— TASK STATEMENT —
Can you reproduce these records word for word, starting at the line containing "With blurred sunflower" and ending at the line containing "the blurred sunflower at (254,463) is", with both of those lines included?

** Opening INPUT DATA block **

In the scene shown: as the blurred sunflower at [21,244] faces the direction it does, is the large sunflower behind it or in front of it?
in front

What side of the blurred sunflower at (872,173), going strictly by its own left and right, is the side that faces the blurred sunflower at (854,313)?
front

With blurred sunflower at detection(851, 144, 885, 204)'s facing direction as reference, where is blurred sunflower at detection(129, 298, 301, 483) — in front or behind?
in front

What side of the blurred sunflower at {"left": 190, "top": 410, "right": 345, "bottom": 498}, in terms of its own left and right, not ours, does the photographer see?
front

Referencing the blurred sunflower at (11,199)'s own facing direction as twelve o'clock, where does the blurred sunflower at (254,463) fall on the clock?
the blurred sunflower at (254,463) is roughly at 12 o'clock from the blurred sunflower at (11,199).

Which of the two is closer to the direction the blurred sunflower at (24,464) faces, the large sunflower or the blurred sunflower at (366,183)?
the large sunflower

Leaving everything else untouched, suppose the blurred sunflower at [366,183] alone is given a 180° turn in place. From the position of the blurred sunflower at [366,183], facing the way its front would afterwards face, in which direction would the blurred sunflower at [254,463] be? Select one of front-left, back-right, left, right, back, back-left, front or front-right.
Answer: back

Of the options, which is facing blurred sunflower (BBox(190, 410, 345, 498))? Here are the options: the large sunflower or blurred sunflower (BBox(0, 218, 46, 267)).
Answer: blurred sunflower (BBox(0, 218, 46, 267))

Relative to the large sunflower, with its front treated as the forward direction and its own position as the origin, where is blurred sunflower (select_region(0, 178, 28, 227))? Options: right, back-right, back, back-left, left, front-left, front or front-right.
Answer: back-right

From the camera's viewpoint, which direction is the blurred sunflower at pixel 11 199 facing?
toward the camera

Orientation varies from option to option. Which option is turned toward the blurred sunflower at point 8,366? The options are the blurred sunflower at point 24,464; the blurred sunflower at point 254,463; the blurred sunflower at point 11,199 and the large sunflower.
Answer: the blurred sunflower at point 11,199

** Closing INPUT DATA block **
** Opening INPUT DATA block **

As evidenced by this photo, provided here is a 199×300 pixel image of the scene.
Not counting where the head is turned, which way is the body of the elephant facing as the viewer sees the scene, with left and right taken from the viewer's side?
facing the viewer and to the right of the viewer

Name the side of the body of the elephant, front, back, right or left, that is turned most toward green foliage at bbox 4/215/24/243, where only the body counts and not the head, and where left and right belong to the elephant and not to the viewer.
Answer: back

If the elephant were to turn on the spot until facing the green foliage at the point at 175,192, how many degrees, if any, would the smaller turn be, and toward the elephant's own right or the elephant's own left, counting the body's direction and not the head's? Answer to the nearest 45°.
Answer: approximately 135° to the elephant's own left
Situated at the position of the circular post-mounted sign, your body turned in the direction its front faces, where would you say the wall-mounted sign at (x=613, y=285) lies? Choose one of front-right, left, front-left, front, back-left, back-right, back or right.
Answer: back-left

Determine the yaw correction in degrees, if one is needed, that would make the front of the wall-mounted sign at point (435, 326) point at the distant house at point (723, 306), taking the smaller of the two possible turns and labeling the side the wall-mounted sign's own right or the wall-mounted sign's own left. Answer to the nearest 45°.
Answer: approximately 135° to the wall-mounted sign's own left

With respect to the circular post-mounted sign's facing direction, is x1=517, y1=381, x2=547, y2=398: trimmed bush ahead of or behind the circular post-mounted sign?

** Closing INPUT DATA block **
** Opening INPUT DATA block **

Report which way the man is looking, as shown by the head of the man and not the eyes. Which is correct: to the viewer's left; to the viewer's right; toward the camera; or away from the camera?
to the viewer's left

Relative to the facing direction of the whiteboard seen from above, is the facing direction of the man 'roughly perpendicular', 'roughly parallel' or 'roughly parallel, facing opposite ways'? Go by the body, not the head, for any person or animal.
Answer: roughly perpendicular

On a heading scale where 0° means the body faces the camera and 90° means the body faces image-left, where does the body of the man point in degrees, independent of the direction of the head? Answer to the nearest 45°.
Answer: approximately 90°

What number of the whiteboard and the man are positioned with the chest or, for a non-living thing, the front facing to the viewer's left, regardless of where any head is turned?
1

** Closing INPUT DATA block **

— ANSWER TO THIS EXERCISE —
With blurred sunflower at detection(851, 144, 885, 204)'s facing direction as reference, where is blurred sunflower at detection(129, 298, 301, 483) — in front or behind?
in front

What side of the blurred sunflower at {"left": 190, "top": 410, "right": 345, "bottom": 498}, in terms of its own left and right, not ours, does the photographer see?
front

Referencing the blurred sunflower at (11,199)'s own facing direction as twelve o'clock, where does the blurred sunflower at (254,463) fall on the clock?
the blurred sunflower at (254,463) is roughly at 12 o'clock from the blurred sunflower at (11,199).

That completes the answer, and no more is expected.